The Russian cyber army is calling on Russian hacktivists to interfere with the upcoming US elections. Threat researcher @Cyberknow20 posted a translated tweet on the microblogging website, allegedly from the cyber army of Russia, that read, “Any self-respecting Russian hacker group should interfere in the American elections!”
The call for attack follows Russian oligarch Yevgeny Prigozhin’s disclosure that Russia interfered in the US elections.
According to a report by the Associated Press, Yevgeny Prigozhin said, “Gentlemen, we have interfered, are interfering, and will interfere. Carefully, precisely, surgically, and in our own way, as we know how to do.

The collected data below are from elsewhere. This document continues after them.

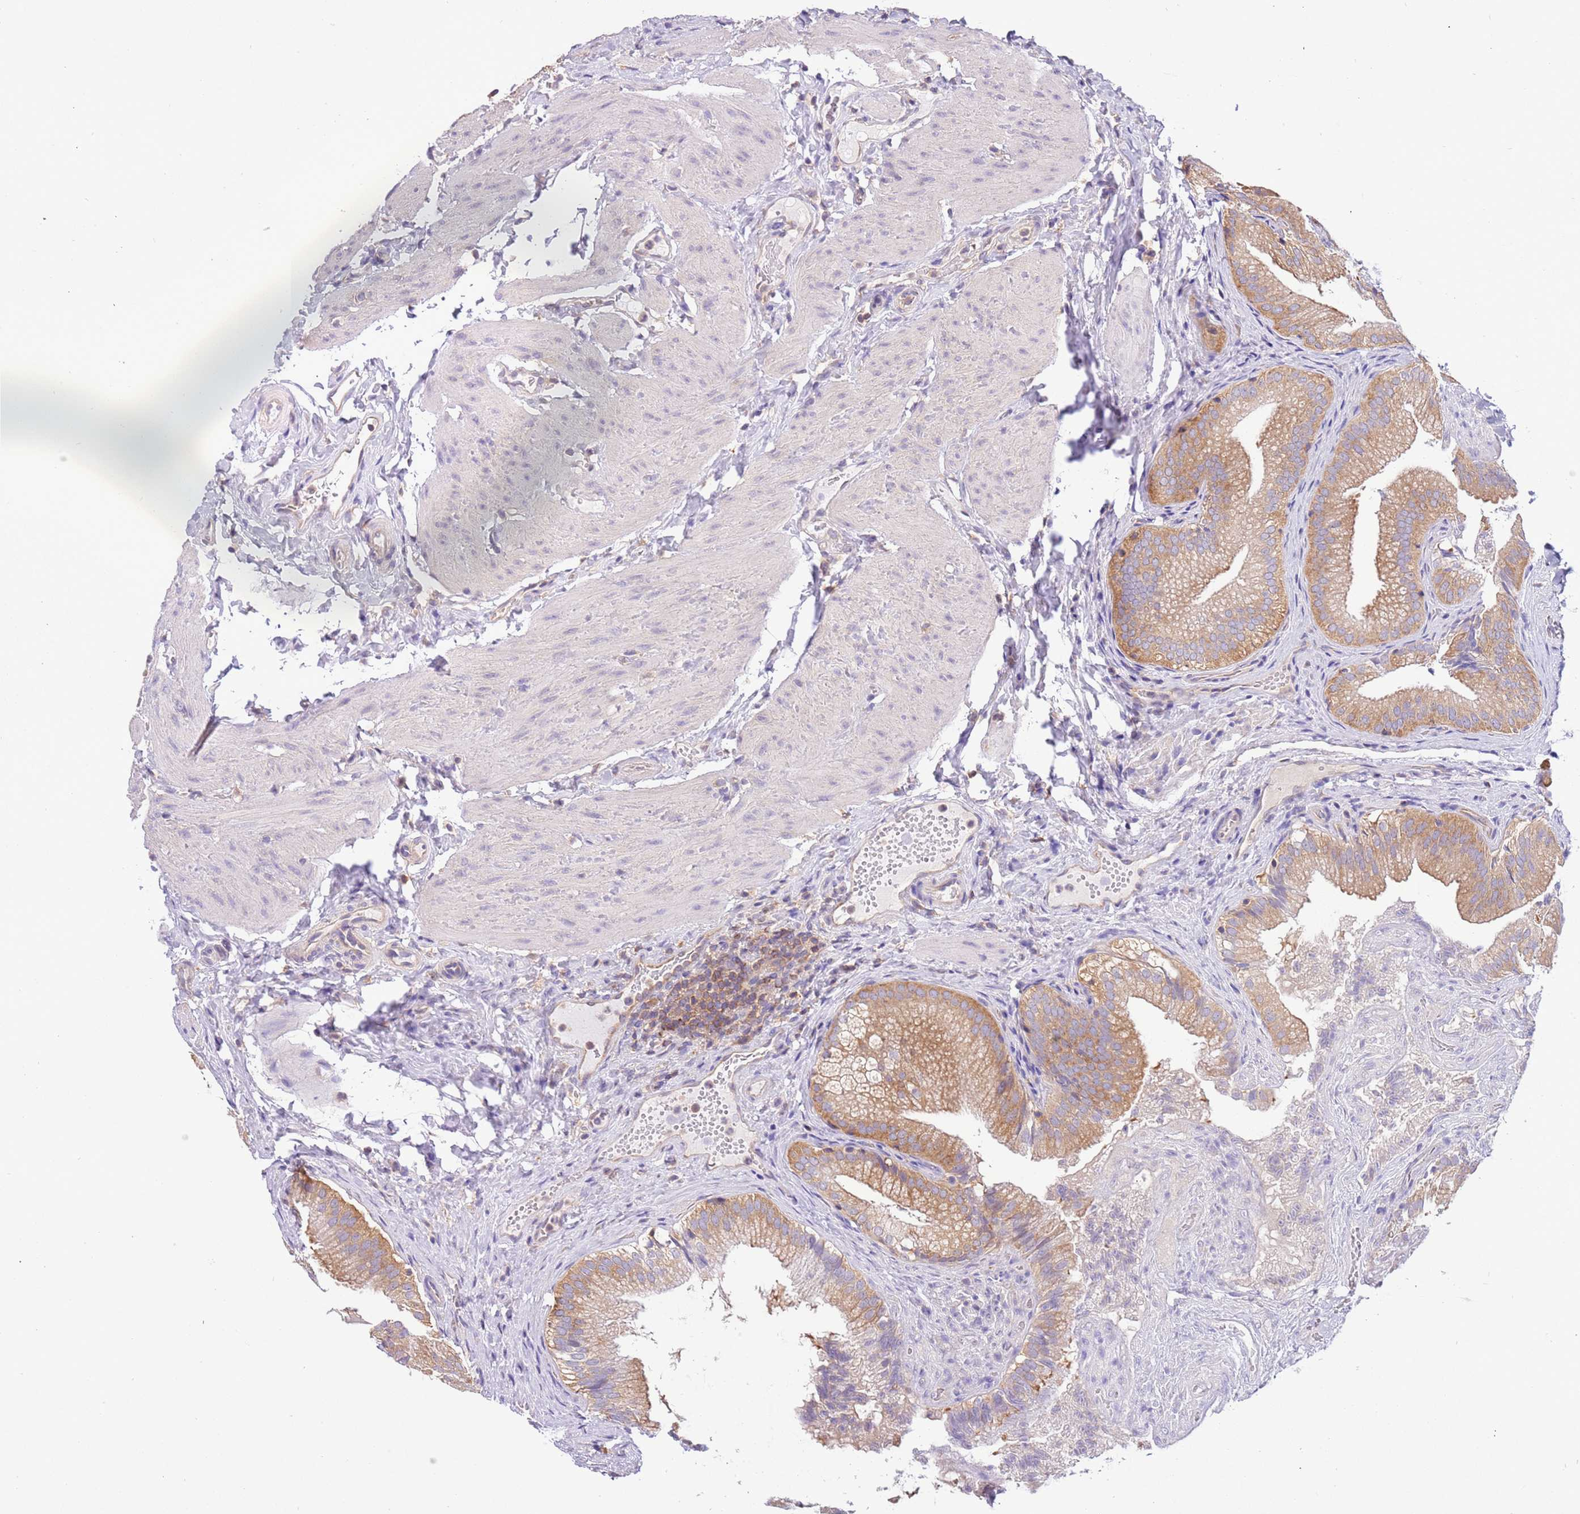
{"staining": {"intensity": "moderate", "quantity": ">75%", "location": "cytoplasmic/membranous"}, "tissue": "gallbladder", "cell_type": "Glandular cells", "image_type": "normal", "snomed": [{"axis": "morphology", "description": "Normal tissue, NOS"}, {"axis": "topography", "description": "Gallbladder"}], "caption": "Moderate cytoplasmic/membranous expression for a protein is identified in approximately >75% of glandular cells of unremarkable gallbladder using immunohistochemistry (IHC).", "gene": "STIP1", "patient": {"sex": "female", "age": 30}}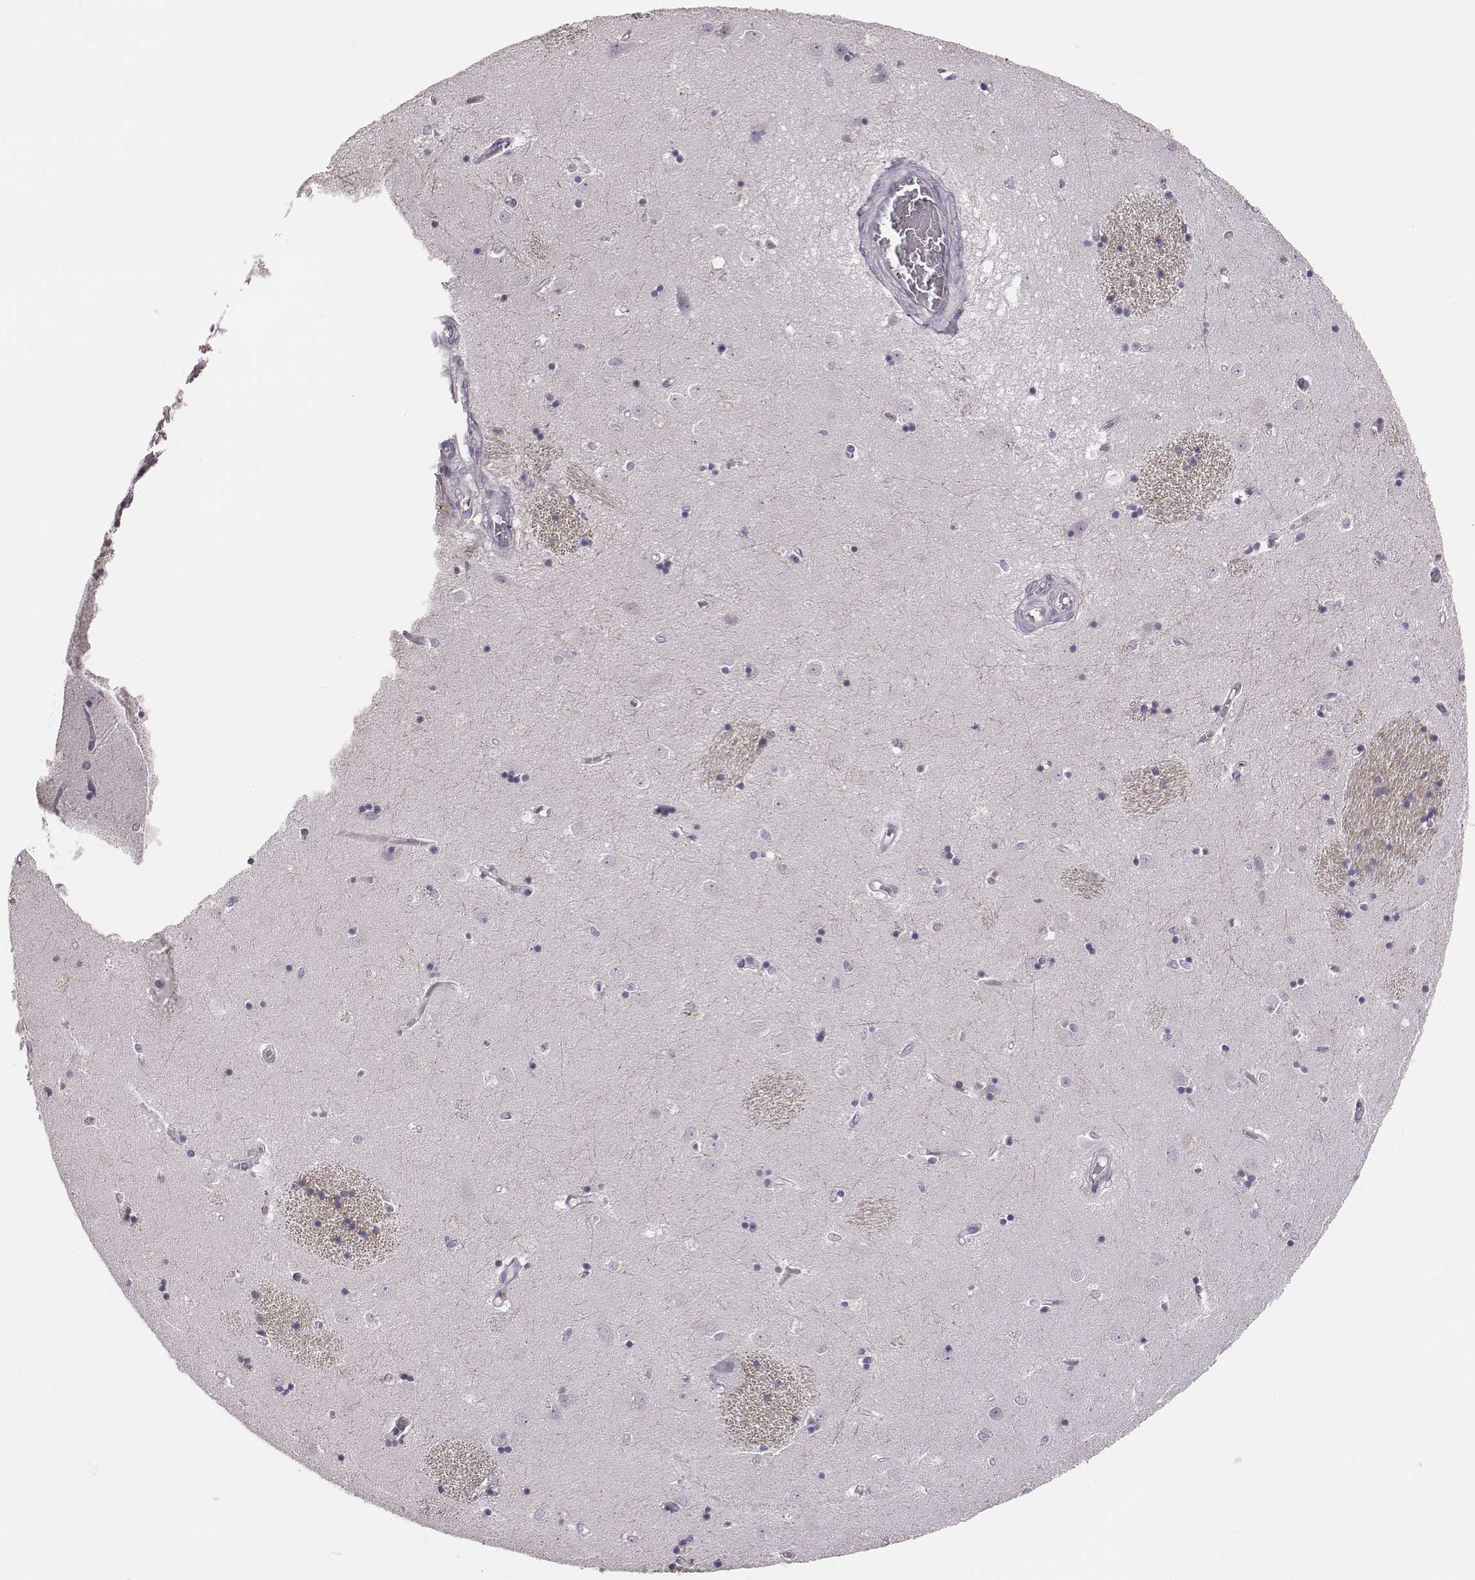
{"staining": {"intensity": "negative", "quantity": "none", "location": "none"}, "tissue": "caudate", "cell_type": "Glial cells", "image_type": "normal", "snomed": [{"axis": "morphology", "description": "Normal tissue, NOS"}, {"axis": "topography", "description": "Lateral ventricle wall"}], "caption": "IHC micrograph of benign caudate: human caudate stained with DAB (3,3'-diaminobenzidine) demonstrates no significant protein positivity in glial cells.", "gene": "PBK", "patient": {"sex": "male", "age": 54}}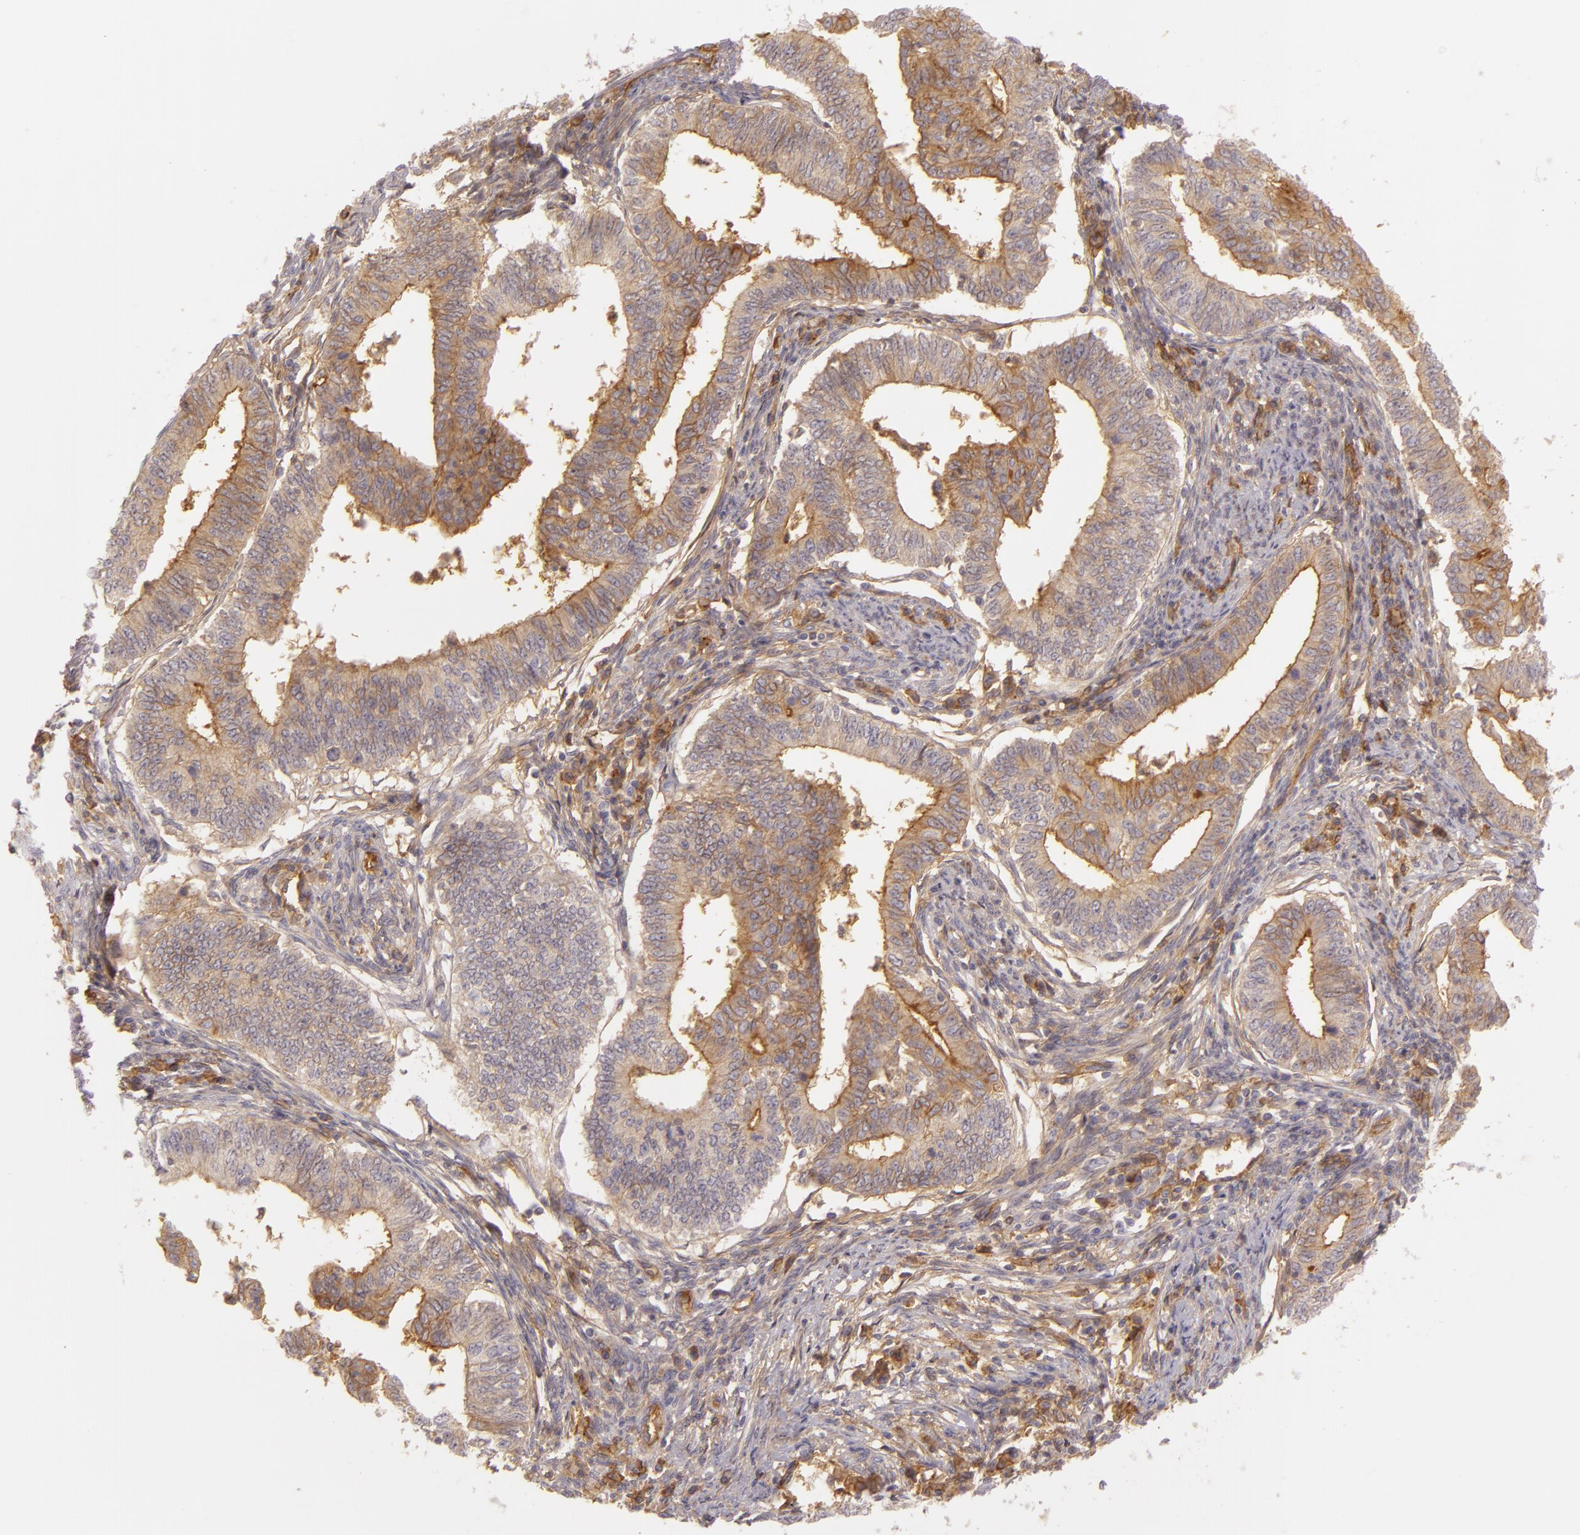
{"staining": {"intensity": "moderate", "quantity": "25%-75%", "location": "cytoplasmic/membranous"}, "tissue": "endometrial cancer", "cell_type": "Tumor cells", "image_type": "cancer", "snomed": [{"axis": "morphology", "description": "Adenocarcinoma, NOS"}, {"axis": "topography", "description": "Endometrium"}], "caption": "Immunohistochemistry staining of endometrial adenocarcinoma, which demonstrates medium levels of moderate cytoplasmic/membranous expression in about 25%-75% of tumor cells indicating moderate cytoplasmic/membranous protein staining. The staining was performed using DAB (3,3'-diaminobenzidine) (brown) for protein detection and nuclei were counterstained in hematoxylin (blue).", "gene": "CD59", "patient": {"sex": "female", "age": 66}}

Carefully, precisely, surgically and the way we do it, the way we can.”
Cyber Army of Russia calling on #Russian hacktivist groups to interfere in the #USA elections.#cybersecurity #infosec #RussianUkrainewar #UkraineRussiaWar #America pic.twitter.com/IlJcO7tVyN
— CyberKnow (@Cyberknow20) November 7, 2022
Prigozhin is the financial benefactor of a Russian troll farm called the Internet research agency, which creates social media pages to spread their intended messages, according to a report by CBS News.
To this, the White House spokesperson Karine Jean Pierre replied that the White House was not surprised by those comments. “These comments …. do not tell us anything new or surprising. It’s well known and well documented in the public domain that entities associated with Yevgeny Prigozhin have sought to influence elections around the world, including the United States,” Pierre said, Reuters reported.
Along with Prigozhin, aka Putin’s chef, the name he earned for the catering business he runs that served the Russian president, the White House has sanctioned several others for causes related to the Russo-Ukrainian war. The statement released in March by the White House published a list of sanctioned Russian elites and their family members who enabled Putin. Some of them were Nikolai Tokarev, Boris Rotenberg, Sergei Chemezov, and Yevgeniy Prigozhin, his three companies, his wife, son, and daughter, among others.
Recent advisories published by CISA and other unclassified sources reveal that Russian state-sponsored threat actors are targeting organizations in the United States and other Western nations, including COVID-19 research, government bodies, election organizations, defense, energy, and critical infrastructure.